The next day between sessions I ran into Ben in a consignment  shop near the building we met at. We struck up conversation for near the first time and I asked him about the  mumblings I overheard. He admitted he had been praying in tongues. "See, it builds up your spirit man. It's like vitamins to your soul. Have you ever prayed in tongues Thomas?"

"I don't know. Maybe. I think so." I told him about my singing and skatting in the bathroom. "Maybe I was praying in tongues, I don't know."

"Sounds like it to me." I asked him to pray for that gift for me and 'impart' what he had. Sounded biblical. He put his hand on my shoulder and said a short prayer asking the Spirit to stir up the gift of tongues in me. He finished his prayer then advised me to, "Pray in the Spirit as much as you can. When you wake up, when you shower, when you're doing mundane things like the dishes or driving in the car. Ya see, it builds up your spirit man, strengthening your spirit's connection with the Holy Spirit." A picture popped in my head of a string growing thicker and thicker into a sailor's rope, connecting my spirit to God's inside my chest.

I grew up thinking God was fully and completely in charge of anything spiritual. If something supernatural was going to happen, He would do it. It was up to Him, right? He's in charge. He's God. Contrary to this idea, I'm finding that God in reality loves working in tandem with His children. YHWH the God of actuality, not in theory or idea, is a living, active, with-His-people God. I like that. Speaking in tongues, then, is not something God forces on us. He doesn't overpower us and move our mouths to speak. Rather, when I connect my spirit to His and speak the sounds I feel in my heart, however strange they sound, it's a choice. I open my mouth and join with Him to pray. Of course we can mess up. Sometimes, maybe I am just making up gibberish and it's not from God. I'm learning that that's Okay. We get to stumble and trip when we're learing to walk in the Spirit, just like when we're learning to walk as a baby. I have a little niece who's just about at that stage. I was on the phone with my Big Brother last night and he couldn't stop talking about how his daughter is grabbing everything she can find to pull her self up to try to walk.
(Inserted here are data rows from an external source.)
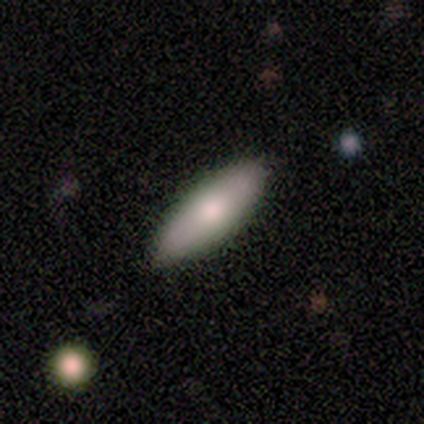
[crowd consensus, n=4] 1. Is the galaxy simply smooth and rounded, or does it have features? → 75% smooth, 25% featured or disk, 0% star or artifact.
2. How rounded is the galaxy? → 100% cigar-shaped, 0% round, 0% in between.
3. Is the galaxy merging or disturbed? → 75% none, 25% minor disturbance, 0% major disturbance, 0% merger.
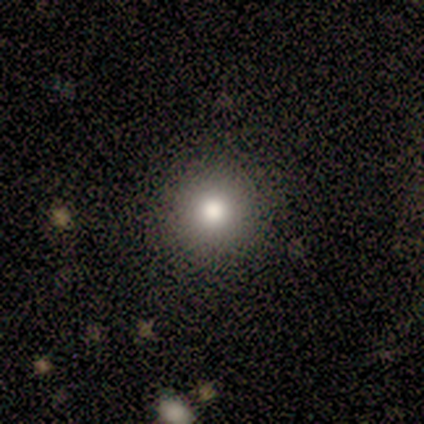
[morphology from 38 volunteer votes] Overall: smooth (79%). How rounded: round (100%). Merging: none (57%).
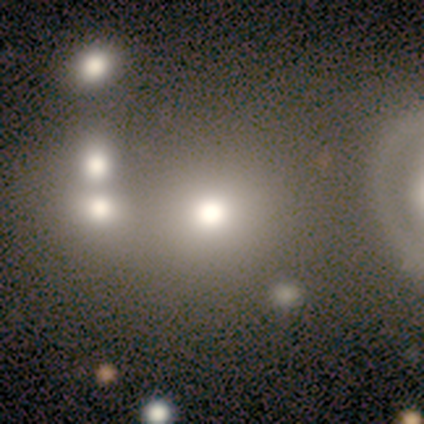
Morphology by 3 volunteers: A smooth galaxy with no disk features (100%) that is round (100%). Merging: none (67%).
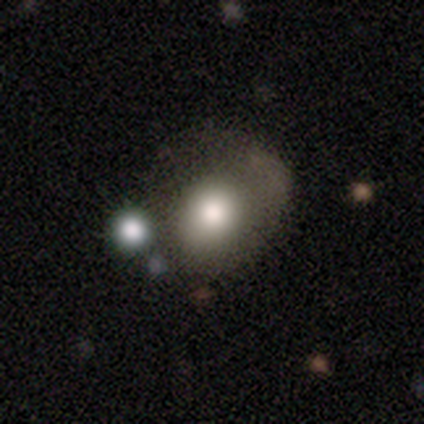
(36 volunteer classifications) A smooth galaxy with no disk features (81%) that is round (76%). Merging: none (45%).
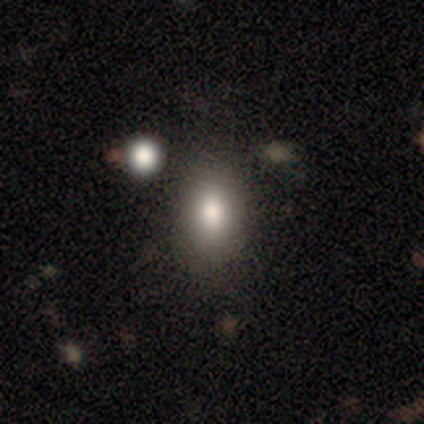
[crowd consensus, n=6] Overall: smooth (83%). How rounded: in between (80%). Merging: none (83%).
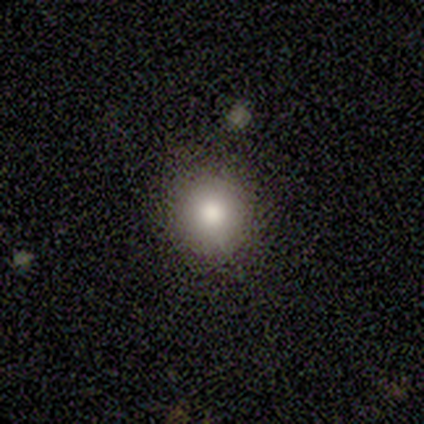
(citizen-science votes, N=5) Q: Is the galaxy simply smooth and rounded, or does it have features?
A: smooth — 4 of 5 (80%).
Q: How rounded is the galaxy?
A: round — 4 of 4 (100%).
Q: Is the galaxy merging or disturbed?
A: none — 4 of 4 (100%).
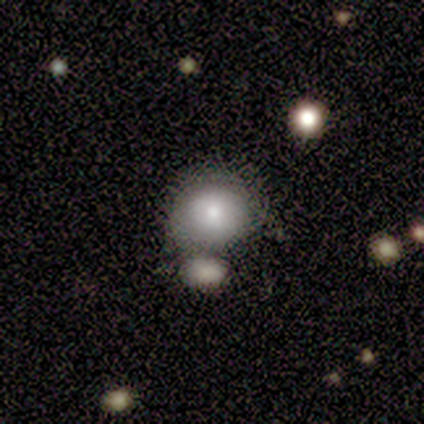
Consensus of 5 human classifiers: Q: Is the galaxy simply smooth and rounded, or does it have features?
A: smooth — 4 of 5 (80%).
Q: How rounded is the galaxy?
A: round — 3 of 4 (75%).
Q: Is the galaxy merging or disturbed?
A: merger — 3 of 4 (75%).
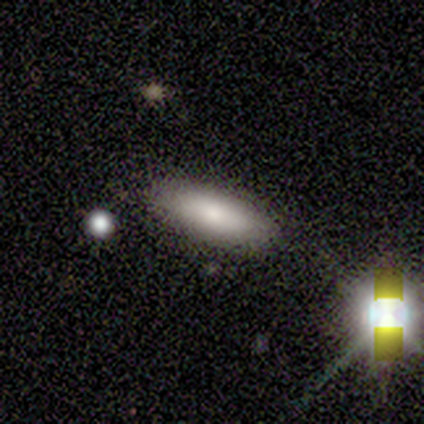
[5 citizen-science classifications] This appears to be a smooth galaxy with no disk features (60%) that is in between round and cigar-shaped (100%). Merging: none (100%).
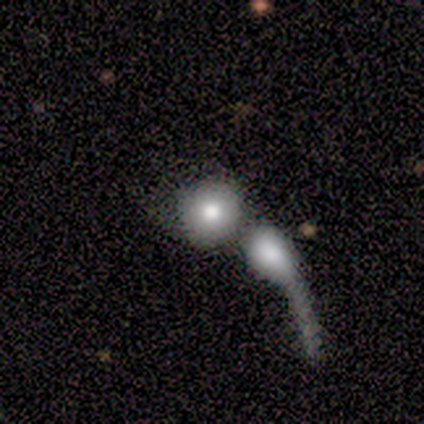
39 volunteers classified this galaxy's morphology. A smooth galaxy with no disk features (90%) that is round (86%). Merging: merger (79%).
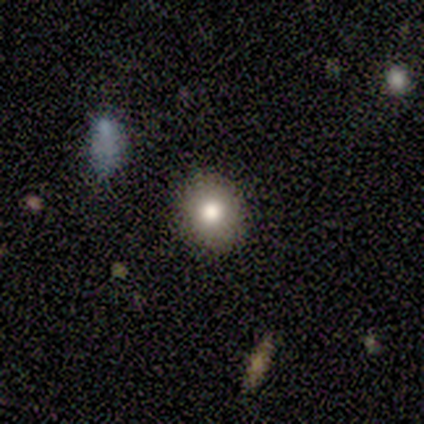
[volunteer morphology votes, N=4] A smooth galaxy with no disk features (50%, tied with star or artifact) that is round (100%). Merging: none (100%).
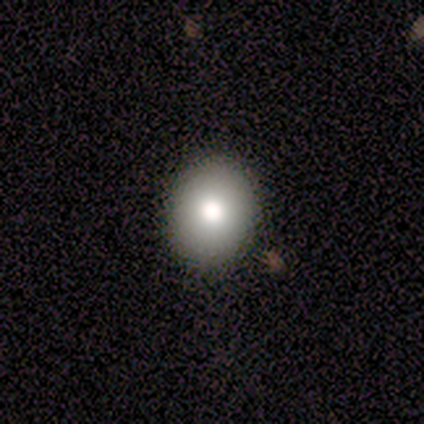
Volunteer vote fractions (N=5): Smooth or featured? 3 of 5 (60%) said smooth. How rounded? 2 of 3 (67%) said round. Merging? 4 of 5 (80%) said none.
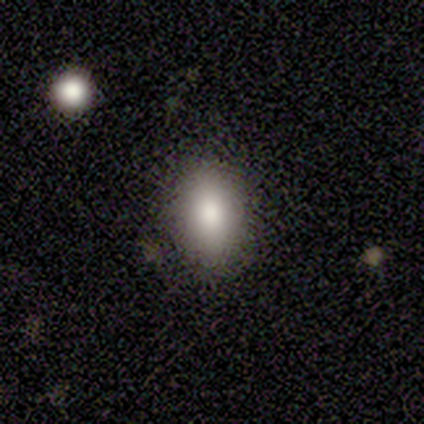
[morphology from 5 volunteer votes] Smooth or featured: smooth — 100%
How rounded: in between — 80% (round — 20%)
Merging: none — 80% (minor disturbance — 20%)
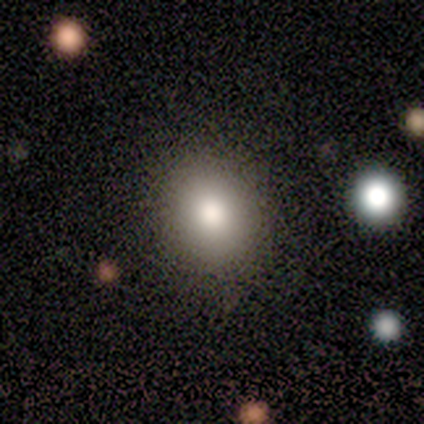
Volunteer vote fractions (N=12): smooth-or-featured: smooth: 75% | featured or disk: 17% | star or artifact: 8%
  how-rounded: in between: 56% | round: 44% | cigar-shaped: 0%
  merging: none: 82% | minor disturbance: 9% | major disturbance: 9% | merger: 0%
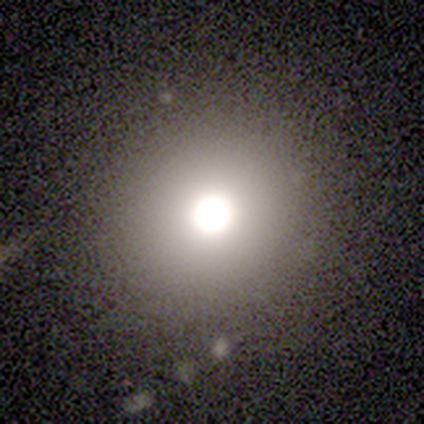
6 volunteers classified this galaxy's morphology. type=smooth (83%); roundness=round (100%); merging=none (100%).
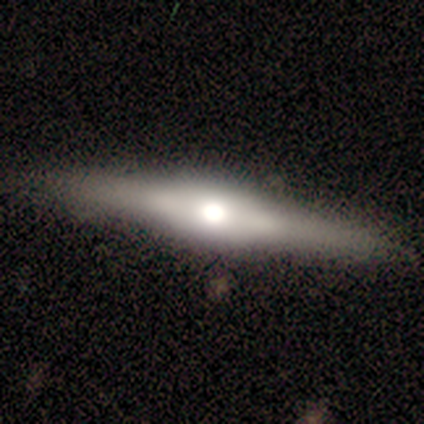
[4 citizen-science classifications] Smooth or featured? 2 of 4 (50%, tied with featured or disk) said smooth. How rounded? 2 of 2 (100%) said cigar-shaped. Merging? 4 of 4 (100%) said none.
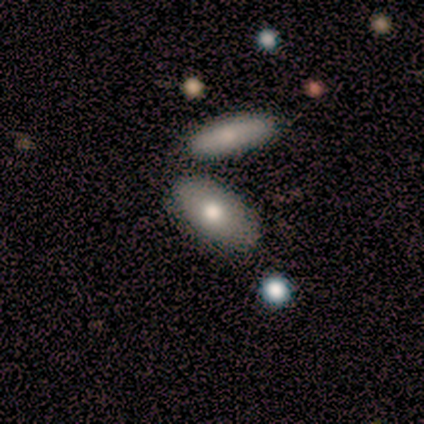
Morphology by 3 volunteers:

She doesn't succeed most of the time, but she's building the necessary muscles she'll need to walk one day. The same process is true regarding spiritual matters. I may mess up at times. We're imperfect and in process. But I knew if I didn't try I'd have no chance of growing.

So when it came to learning the skill of praying in tongues, letting God's Spirit pour through my spirit words my mind couldn't process, it took time and practice. But I took Ben's words to heart and practiced listening for the river gurgling steadily through my soul; hearing it, articulating it, giving voice to it, through my heart or mouth as it felt appropriate to  do. Sometimes, I just felt the words were meant to be spoken out loud. Sometimes, it felt wrong to speak them audibly but my heart was just the right volume for them to come out at that moment. Either way, it was terrifically uncomfortable and awkward the first few weeks of daily effort. It sounded so foreign, so odd and uncomfortable. Am I just faking it and making all this gibberish up? It's so weird. SO WEIRD! For my entire life my entire culture and every voice in its history said, "If it doesn't make sense don't do it!" Our civilization is built on following reason and logic, to rational conclusions and actions. Primitive cultures act on feelings and intuition; superstition. What am I doing?! Why would I say words I don't understand? There can't be any value in this! But what if the words I'm saying do carry meaning? What if I'm learning to speak the language of my spirit, of the Holy Spirit pouring through me, praying  the perfect prayer of the moment to my Heavenly Father?
So I took my medicine regularly. Steadily, I heard the gurgling river become more crisp, loud, and clear in me. The more I did it, the more clear it sounded. When I heard good news from a friend, or a beautiful statement of God's character, the same word leapt in my heart, "Shabba!" like an 'Amen.' Was this a real language? Did this gibberish actually translate to real words in some small corner of the earth? or Heaven?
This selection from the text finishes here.